* **WHAT IS EXPECTED**:
Below are entries with pictures in them. Output exactly the lines starting at the line with "Pediatrics And Pediatric Surgery" and ending at the line with "17 Hasking Street", both included, but not the pictures.

START PROVIDED DATA

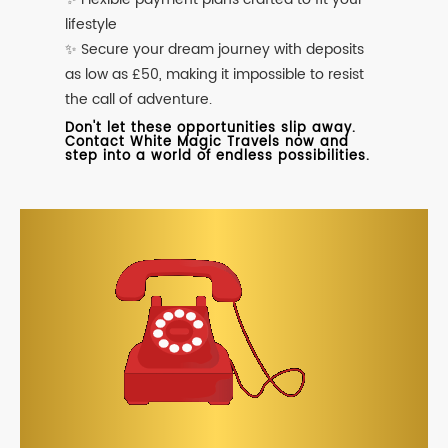
lifestyle
✨ Secure your dream journey with deposits
as low as £50, making it impossible to resist
the call of adventure.
Don't let these opportunities slip away.
Contact White Magic Travels now and
step into a world of endless possibilities.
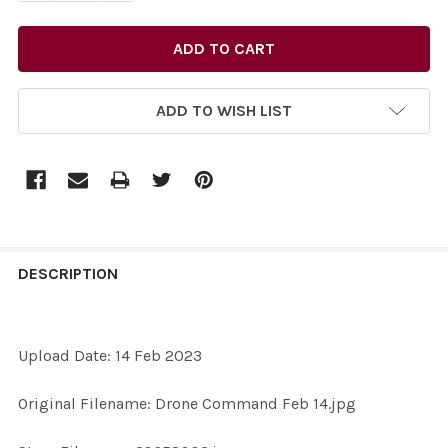
ADD TO WISH LIST
FREQUENTLY
BOUGHT
DESCRIPTION
TOGETHER:
Upload Date: 14 Feb 2023
SELECT
ALL
Original Filename: Drone Command Feb 14.jpg
ADD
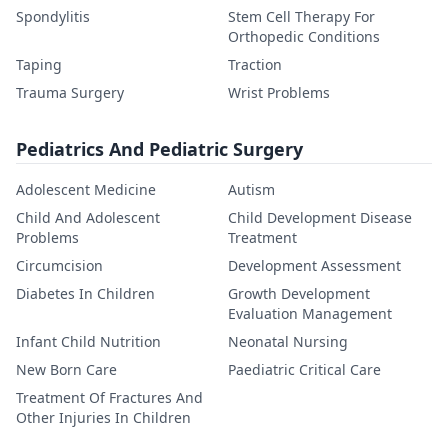
Spondylitis
Stem Cell Therapy For
Orthopedic Conditions
Taping
Traction
Trauma Surgery
Wrist Problems
Pediatrics And Pediatric Surgery
Adolescent Medicine
Autism
Child And Adolescent
Child Development Disease
Problems
Treatment
Circumcision
Development Assessment
Diabetes In Children
Growth Development
Evaluation Management
Infant Child Nutrition
Neonatal Nursing
New Born Care
Paediatric Critical Care
Treatment Of Fractures And
Other Injuries In Children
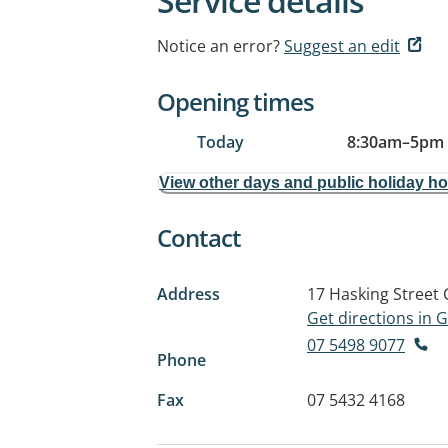
Service details
Notice an error?
Suggest an edit
Opening times
Today
8:30am
–
5pm
View other days and public holiday h
Contact
Address
17 Hasking Street
Get directions in
07 5498 9077
Phone
Fax
07 5432 4168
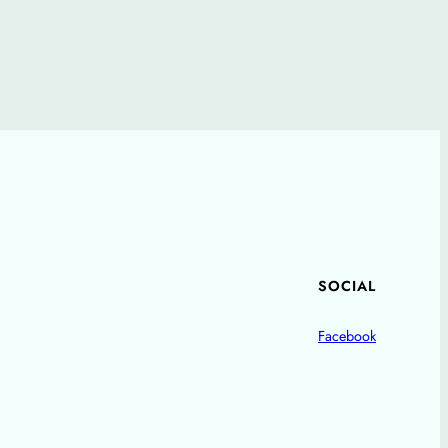
SOCIAL
Facebook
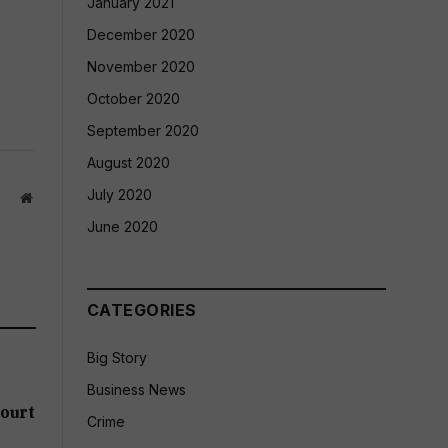
January 2021
December 2020
November 2020
October 2020
September 2020
August 2020
July 2020
Website
June 2020
CATEGORIES
Big Story
Business News
ourt
Crime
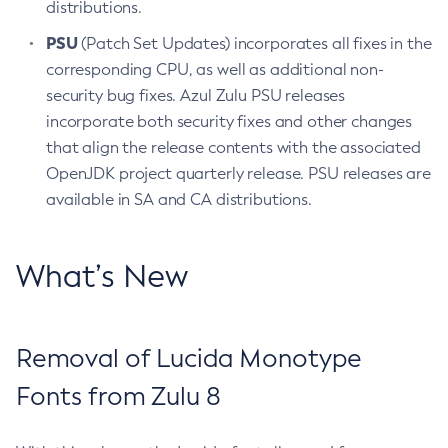
distributions.
PSU
(Patch Set Updates) incorporates all fixes in the
corresponding CPU, as well as additional non-
security bug fixes. Azul Zulu PSU releases
incorporate both security fixes and other changes
that align the release contents with the associated
OpenJDK project quarterly release. PSU releases are
available in SA and CA distributions.
What’s New
Removal of Lucida Monotype
Fonts from Zulu 8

END PROVIDED DATA

* **COMPLETED TASK**:
Pediatrics And Pediatric Surgery
Adolescent Medicine
Autism
Child And Adolescent
Child Development Disease
Problems
Treatment
Circumcision
Development Assessment
Diabetes In Children
Growth Development
Evaluation Management
Infant Child Nutrition
Neonatal Nursing
New Born Care
Paediatric Critical Care
Treatment Of Fractures And
Other Injuries In Children
Service details
Notice an error?
Suggest an edit
Opening times
Today
8:30am
–
5pm
View other days and public holiday h
Contact
Address
17 Hasking Street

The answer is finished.